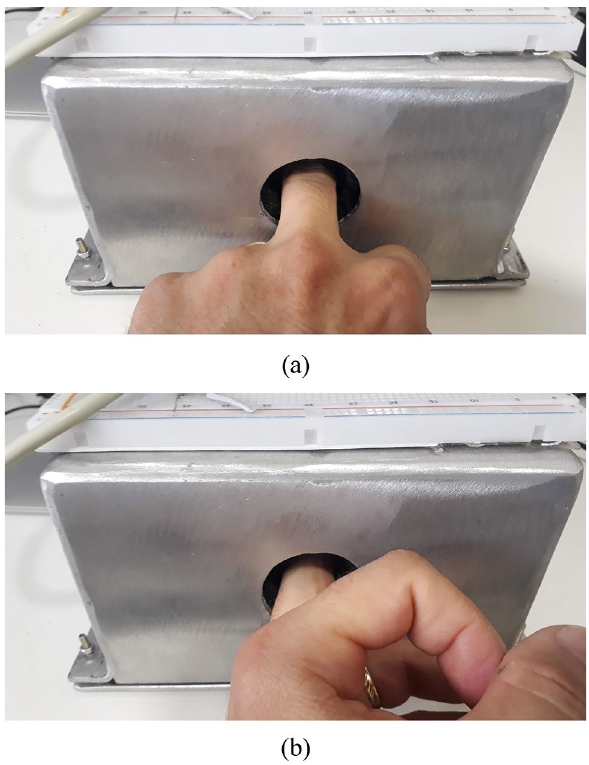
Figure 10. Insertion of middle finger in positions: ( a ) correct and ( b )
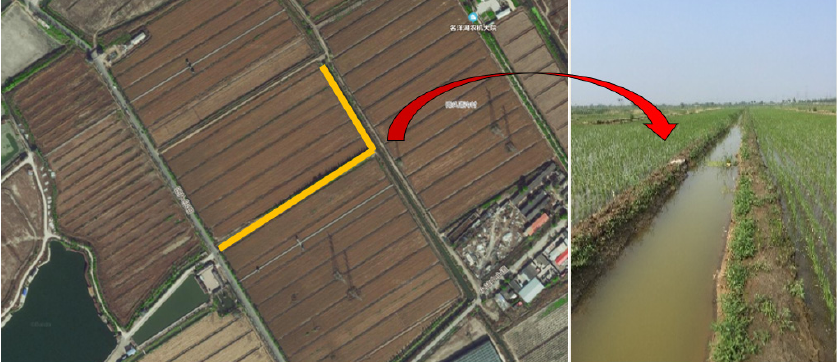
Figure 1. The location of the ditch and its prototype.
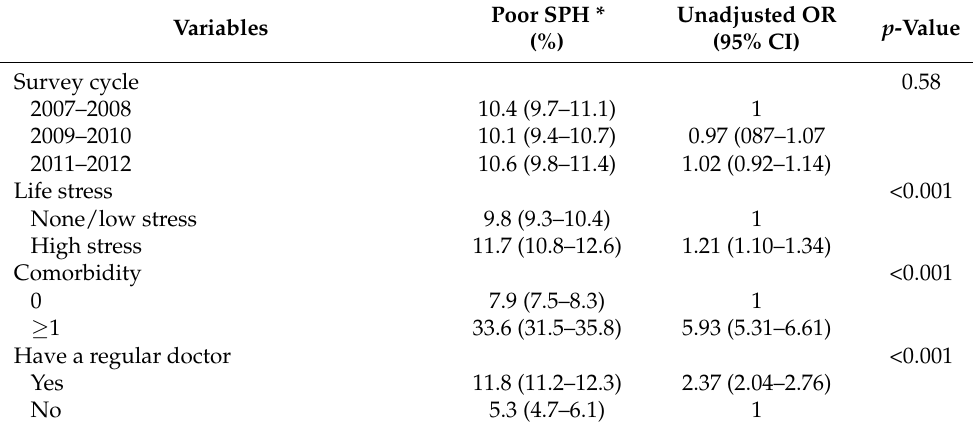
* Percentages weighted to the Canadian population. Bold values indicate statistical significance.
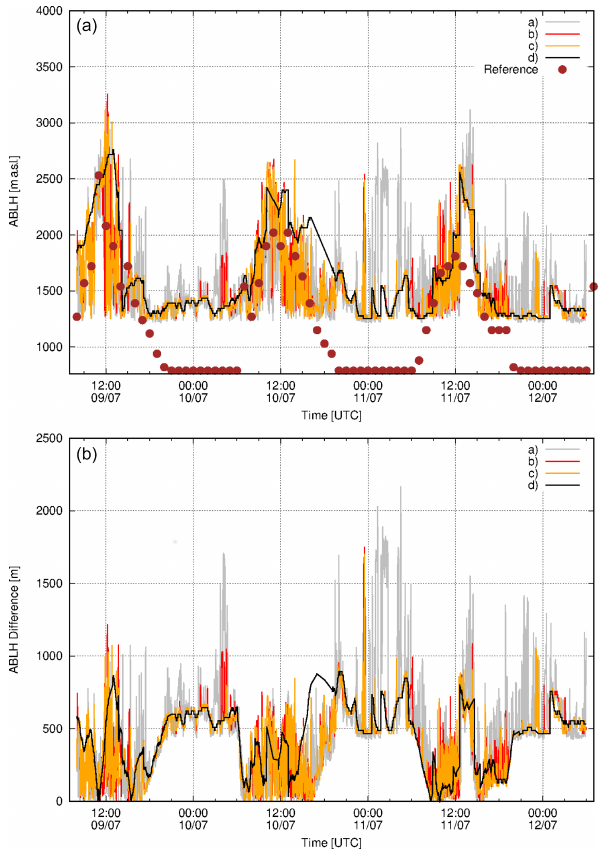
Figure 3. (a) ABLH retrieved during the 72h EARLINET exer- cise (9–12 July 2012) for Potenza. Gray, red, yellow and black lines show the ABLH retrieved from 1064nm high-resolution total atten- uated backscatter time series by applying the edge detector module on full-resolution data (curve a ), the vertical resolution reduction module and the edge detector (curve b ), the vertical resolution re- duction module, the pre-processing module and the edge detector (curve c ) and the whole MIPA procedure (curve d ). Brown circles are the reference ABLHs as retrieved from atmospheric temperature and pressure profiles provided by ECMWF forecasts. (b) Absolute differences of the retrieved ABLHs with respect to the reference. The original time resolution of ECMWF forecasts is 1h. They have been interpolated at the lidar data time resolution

==

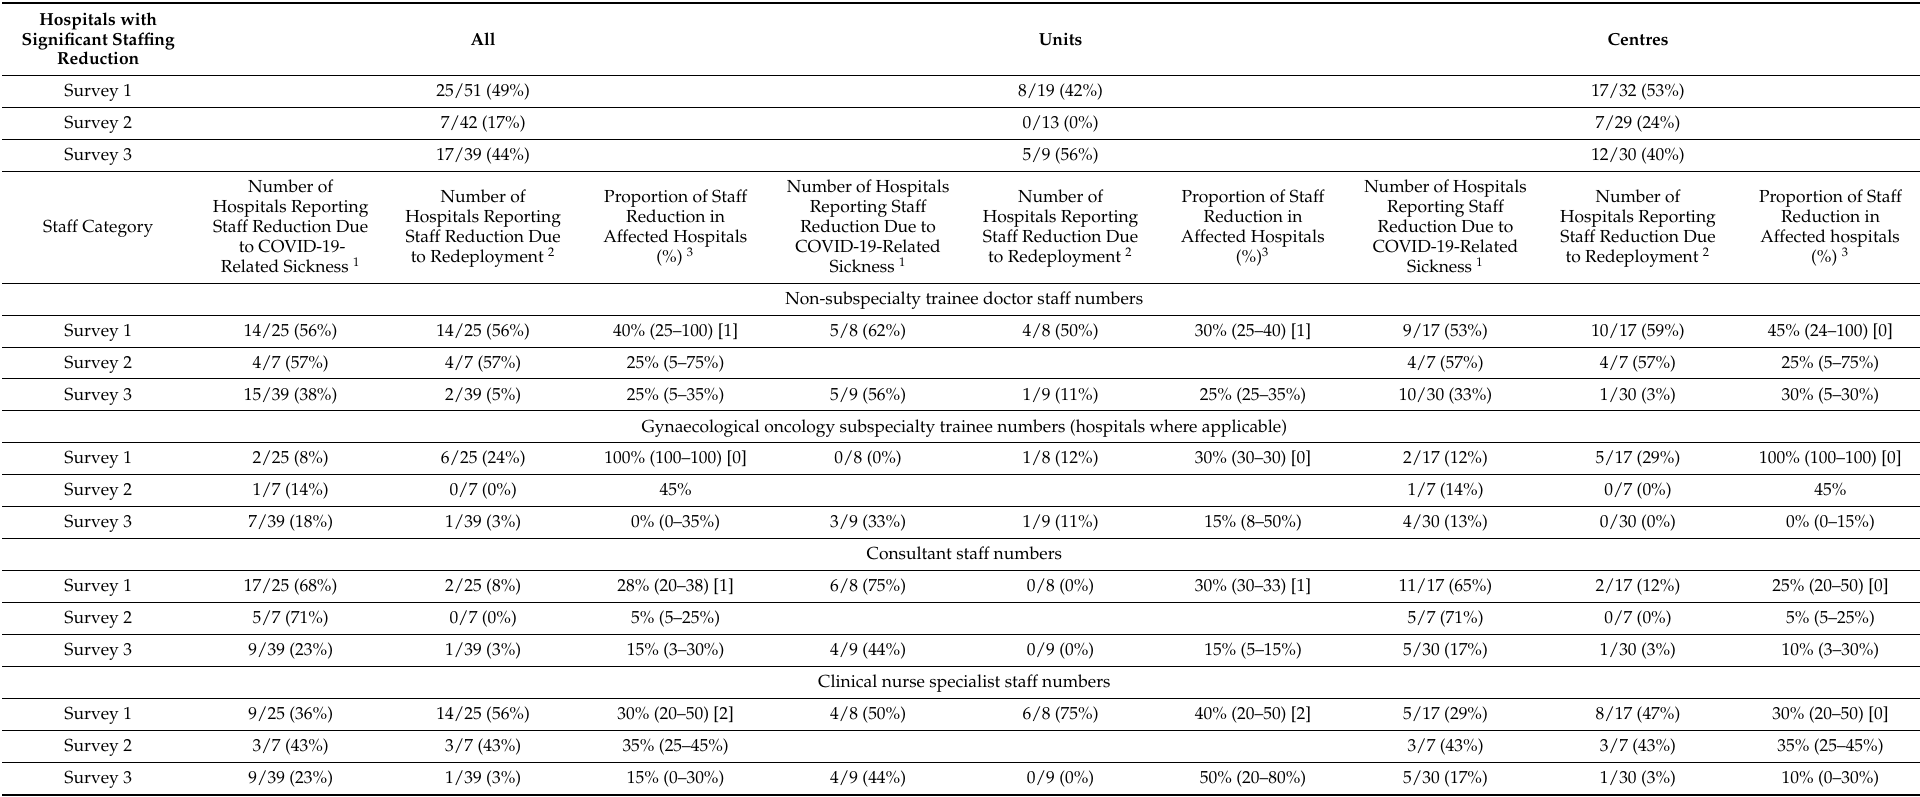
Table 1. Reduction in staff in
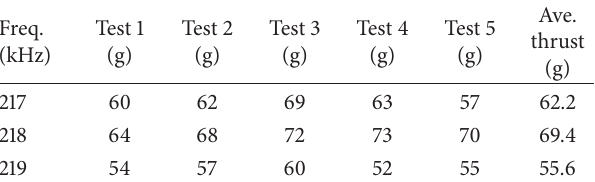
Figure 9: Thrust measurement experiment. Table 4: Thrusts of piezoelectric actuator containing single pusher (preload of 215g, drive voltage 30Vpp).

Your objective
Because only one stretch of the records is wanted, please output the lines from the one holding "Figure 10. Insertion" through the one holding "Figure 3. (a)" exactly, both included, and leave every picture out.

Exercise result
Figure 10. Insertion of middle finger in positions: ( a ) correct and ( b )
Figure 1. The location of the ditch and its prototype.
* Percentages weighted to the Canadian population. Bold values indicate statistical significance.
Figure 3. (a) ABLH retrieved during the 72h EARLINET exer- cise (9–12 July 2012) for Potenza. Gray, red, yellow and black lines show the ABLH retrieved from 1064nm high-resolution total atten- uated backscatter time series by applying the edge detector module on full-resolution data (curve a ), the vertical resolution reduction module and the edge detector (curve b ), the vertical resolution re- duction module, the pre-processing module and the edge detector (curve c ) and the whole MIPA procedure (curve d ). Brown circles are the reference ABLHs as retrieved from atmospheric temperature and pressure profiles provided by ECMWF forecasts. (b) Absolute differences of the retrieved ABLHs with respect to the reference. The original time resolution of ECMWF forecasts is 1h. They have been interpolated at the lidar data time resolution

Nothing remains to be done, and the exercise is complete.